The power coming from the government does not have a schedule. It is often absent (except during the final games of the FIBA Asia Cup!). In contrast, the electricity from the private provider usually has a more fixed schedule. Here is the daily timeline, and its consequences:

  • 6:30 AM to 7:30 AM: Power back after a dark night. The source of electricity is from the private provider to whom Adwam and Nour pay a high fee and from whom the service is neither optimal, nor sufficient to turn air conditioning on. As a reminder, we are in August and it is the most humid month of the year in Beirut.
  • 7:30 AM to 10:30 AM: No power from neither the government, nor the private provider.
  • 10:30 AM to 1PM: Power is back.
  • 1 PM to 5 PM: Good-bye power; no electricity from neither the government, nor the private provider. It is too hot without even a fan turned on.
  • 5 to 7 PM: Government-electricity is back. Luckily, the TV can be turned on for some entertainment.
  • 7 PM to 10 PM: No electricity (unless there is a surprise from the government).
  • From 10 PM to 1 AM: Power back from the private provider. Sometimes, the power comes with wrong cycles and risks ruining the fridge and other house appliances. Luckily, Adwam has a clever solution to this problem. This came after they had many appliances damaged due to a mistake in the power supply. Sometimes, you can be surprised by a power outage during this period, but the provider realizes it and re-sends power. At other times, something goes wrong For instance, heating water to take a shower can cause a power outage. Sick or not, Adwam and his wife have to get out of their apartment to try to figure out and fix this problem. Of course, they need to act fast before the end of this period of time where they are supposed to have the power.
  • After 1 AM: Total darkness.

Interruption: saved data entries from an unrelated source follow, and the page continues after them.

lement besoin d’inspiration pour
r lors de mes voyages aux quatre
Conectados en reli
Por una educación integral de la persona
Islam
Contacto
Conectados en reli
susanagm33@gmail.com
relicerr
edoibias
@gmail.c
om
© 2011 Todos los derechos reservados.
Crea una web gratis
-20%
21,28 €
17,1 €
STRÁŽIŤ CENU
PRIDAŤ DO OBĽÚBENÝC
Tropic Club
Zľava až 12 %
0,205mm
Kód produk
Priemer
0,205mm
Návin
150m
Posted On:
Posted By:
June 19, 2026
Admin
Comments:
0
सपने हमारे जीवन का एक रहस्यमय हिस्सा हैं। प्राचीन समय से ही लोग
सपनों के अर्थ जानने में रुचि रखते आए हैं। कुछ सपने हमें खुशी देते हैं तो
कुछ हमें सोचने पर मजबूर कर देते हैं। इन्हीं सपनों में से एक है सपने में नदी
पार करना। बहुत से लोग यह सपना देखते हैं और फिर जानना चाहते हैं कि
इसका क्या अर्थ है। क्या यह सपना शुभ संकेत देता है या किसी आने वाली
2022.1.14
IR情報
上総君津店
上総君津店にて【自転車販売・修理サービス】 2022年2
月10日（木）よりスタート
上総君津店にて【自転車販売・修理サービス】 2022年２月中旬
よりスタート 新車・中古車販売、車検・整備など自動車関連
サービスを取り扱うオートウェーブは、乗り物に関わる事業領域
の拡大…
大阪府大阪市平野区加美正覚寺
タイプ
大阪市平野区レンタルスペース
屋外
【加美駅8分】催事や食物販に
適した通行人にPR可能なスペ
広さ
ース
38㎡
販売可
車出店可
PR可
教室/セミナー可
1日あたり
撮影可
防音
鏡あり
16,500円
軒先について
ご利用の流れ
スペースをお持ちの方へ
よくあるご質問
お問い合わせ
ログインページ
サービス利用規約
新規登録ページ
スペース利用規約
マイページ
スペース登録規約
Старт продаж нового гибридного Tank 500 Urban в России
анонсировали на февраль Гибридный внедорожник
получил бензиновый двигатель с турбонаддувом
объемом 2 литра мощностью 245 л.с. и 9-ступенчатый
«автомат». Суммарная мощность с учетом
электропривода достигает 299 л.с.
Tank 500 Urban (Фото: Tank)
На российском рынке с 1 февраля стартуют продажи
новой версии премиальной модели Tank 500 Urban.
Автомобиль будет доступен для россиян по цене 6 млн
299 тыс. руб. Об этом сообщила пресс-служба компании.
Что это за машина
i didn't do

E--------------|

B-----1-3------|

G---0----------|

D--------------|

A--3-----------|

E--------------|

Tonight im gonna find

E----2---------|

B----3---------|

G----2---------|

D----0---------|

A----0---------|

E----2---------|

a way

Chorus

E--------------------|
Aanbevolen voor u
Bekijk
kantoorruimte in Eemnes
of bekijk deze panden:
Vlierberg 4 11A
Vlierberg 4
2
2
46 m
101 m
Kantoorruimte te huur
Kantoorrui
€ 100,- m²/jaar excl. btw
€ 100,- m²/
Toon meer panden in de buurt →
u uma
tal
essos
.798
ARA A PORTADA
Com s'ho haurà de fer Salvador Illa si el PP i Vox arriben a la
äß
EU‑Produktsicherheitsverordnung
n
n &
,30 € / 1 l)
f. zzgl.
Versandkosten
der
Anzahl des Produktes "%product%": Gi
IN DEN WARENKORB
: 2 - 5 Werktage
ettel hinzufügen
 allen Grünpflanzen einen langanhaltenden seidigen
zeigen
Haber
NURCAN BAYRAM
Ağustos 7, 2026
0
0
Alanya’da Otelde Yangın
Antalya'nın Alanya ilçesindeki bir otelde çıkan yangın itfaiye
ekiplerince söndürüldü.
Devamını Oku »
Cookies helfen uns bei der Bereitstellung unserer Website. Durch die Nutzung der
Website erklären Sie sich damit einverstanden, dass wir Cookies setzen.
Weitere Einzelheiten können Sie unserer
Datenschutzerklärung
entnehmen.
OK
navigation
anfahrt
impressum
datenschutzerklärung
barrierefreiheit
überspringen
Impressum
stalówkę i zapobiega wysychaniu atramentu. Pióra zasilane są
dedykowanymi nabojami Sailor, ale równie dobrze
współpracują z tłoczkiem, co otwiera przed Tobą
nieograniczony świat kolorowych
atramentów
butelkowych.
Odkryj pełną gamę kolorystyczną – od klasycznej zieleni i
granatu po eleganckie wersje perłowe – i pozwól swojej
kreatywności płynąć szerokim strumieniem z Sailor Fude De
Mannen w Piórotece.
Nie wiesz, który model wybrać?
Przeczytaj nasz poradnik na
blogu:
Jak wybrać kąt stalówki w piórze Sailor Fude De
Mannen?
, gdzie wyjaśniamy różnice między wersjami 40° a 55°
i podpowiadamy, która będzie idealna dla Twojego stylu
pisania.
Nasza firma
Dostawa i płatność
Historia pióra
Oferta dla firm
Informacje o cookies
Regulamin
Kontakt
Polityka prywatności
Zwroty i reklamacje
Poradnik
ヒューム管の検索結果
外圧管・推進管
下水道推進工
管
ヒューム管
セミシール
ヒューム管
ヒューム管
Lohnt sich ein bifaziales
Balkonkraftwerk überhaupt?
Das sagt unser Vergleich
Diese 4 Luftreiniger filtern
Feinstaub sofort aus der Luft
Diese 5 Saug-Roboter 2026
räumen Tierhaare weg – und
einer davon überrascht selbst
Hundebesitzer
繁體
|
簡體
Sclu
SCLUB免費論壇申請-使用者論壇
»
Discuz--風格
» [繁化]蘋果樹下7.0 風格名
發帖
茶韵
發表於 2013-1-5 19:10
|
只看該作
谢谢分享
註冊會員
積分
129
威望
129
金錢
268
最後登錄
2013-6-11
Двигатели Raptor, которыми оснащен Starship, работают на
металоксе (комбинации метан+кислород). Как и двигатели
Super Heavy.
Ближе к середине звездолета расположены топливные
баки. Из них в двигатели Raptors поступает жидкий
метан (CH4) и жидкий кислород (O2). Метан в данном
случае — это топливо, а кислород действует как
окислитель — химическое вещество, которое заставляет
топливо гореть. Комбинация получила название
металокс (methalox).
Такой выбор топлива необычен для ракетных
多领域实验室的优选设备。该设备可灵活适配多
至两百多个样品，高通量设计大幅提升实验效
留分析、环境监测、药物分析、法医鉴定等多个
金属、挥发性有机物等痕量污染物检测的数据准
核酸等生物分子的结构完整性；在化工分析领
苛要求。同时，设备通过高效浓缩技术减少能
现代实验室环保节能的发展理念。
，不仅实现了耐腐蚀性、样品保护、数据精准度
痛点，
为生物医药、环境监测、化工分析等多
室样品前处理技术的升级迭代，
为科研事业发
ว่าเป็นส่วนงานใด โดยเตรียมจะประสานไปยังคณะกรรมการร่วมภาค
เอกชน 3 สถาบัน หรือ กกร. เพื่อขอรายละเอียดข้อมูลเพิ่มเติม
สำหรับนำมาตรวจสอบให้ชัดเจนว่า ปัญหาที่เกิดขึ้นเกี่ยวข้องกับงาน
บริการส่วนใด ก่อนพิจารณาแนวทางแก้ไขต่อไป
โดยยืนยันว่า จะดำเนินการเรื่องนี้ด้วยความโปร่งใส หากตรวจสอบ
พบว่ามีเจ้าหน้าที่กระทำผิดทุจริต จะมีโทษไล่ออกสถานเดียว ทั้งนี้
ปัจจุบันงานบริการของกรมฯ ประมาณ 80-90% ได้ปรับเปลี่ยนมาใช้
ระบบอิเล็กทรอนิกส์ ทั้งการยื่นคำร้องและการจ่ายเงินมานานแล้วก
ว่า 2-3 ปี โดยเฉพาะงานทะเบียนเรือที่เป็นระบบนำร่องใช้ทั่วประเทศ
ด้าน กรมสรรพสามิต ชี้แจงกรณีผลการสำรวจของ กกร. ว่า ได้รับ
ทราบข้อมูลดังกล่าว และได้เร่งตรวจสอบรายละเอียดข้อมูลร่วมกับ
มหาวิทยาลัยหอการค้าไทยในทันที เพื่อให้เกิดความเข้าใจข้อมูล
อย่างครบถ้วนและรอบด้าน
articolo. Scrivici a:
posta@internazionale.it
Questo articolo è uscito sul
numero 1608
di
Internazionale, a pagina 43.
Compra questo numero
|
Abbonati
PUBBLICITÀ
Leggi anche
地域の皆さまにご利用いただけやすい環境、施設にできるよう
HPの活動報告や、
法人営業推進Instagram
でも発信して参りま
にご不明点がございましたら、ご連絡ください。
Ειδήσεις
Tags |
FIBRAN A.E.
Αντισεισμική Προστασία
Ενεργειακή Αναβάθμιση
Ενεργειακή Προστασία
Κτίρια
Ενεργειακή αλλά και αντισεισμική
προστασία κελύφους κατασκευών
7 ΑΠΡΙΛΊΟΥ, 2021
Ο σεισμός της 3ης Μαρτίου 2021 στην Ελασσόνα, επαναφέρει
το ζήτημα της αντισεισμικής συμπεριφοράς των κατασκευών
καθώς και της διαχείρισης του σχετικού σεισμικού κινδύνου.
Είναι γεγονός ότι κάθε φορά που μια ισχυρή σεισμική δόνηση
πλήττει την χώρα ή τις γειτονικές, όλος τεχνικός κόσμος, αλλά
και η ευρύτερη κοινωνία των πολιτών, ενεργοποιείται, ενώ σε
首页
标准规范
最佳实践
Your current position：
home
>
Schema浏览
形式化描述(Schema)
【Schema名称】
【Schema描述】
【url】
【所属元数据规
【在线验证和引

No power from neither the government, nor the private provider. Often, Nour risks falling down while walking to the washroom, as it is still too dark in their apartment, especially with high buildings around. Their three charged lights have lost their batteries by now. In one night/early morning only, Nour did fall down three times, imagine. It was too dark and her fever fighting the coronavirus did not help. Now that she is healed, like usual, she cannot turn the washing machine on (by the way, forget about the microwave, this is a mere luxury now). Needless to say that she literally cannot even see what clothes she is putting on. Forget about the make-up. Searching for important items like medication is more challenging in the darkness. When we are sick, nights always seems longer. Imagine how the nights have been for both Adwam and Nour, fighting Covid in the darkness. Luckily, they have each other, but they do NOT have the basics of a decent quality of life: Neither power nor drinking water. Can you imagine? At least, they still have a sense of humour and creativity. For instance, Nour jokes about the power and Adwam invented a way of making one fan turn completely without being on. How? Simply by aiming their other fan at it at the right angle. Of course, this does not help as it sucks energy, but it is amusing and VERY clever.

Well, that was the daily timeline of the electricity for this couple of seniors. What about the drinking water now? Well, Adwam and Nour are now living from 5 to 7, and even 10 long days without any water. Can you imagine? Of course, they can purchase large bottles of drinking water. They do so. They are heavy to carry and install, especially with a back ache or when we have Covid-19. Needless to say how expensive it is since the Lebanese currency is literally worth nothing now.

Bambi will stop here. What else could be said about what Lebanon’s seniors are going through? They worked all their lives to see their bank savings stolen and their quality of life reduced to the extent described above. Bambi spared you the struggles with access to healthcare and to medication (this has been reported in earlier posts).

To conclude this post, “Happy” World Senior Day Adwam and Nour and everyone in Lebanon. Take good care, please… and hang on! If she may, Bambi would like to offer you all two songs, one in French and the other in Lebanese-Arabic. The first is beautiful and moving where Mr. Nicola Ciconne is honouring a senior neighbour. As for the second, by Mr. Ghassan Rahbani, it is called “Chargeur” [Give me the charger]. It is freaky if this is the appropriate description, just like your daily life without power… Thanks to Mr. Rahbani for illustrating how absurd the life of the average Lebanese citizen is. As for you, dear readers of this blog, thank you and have a good one (night or day, depending on where you live)!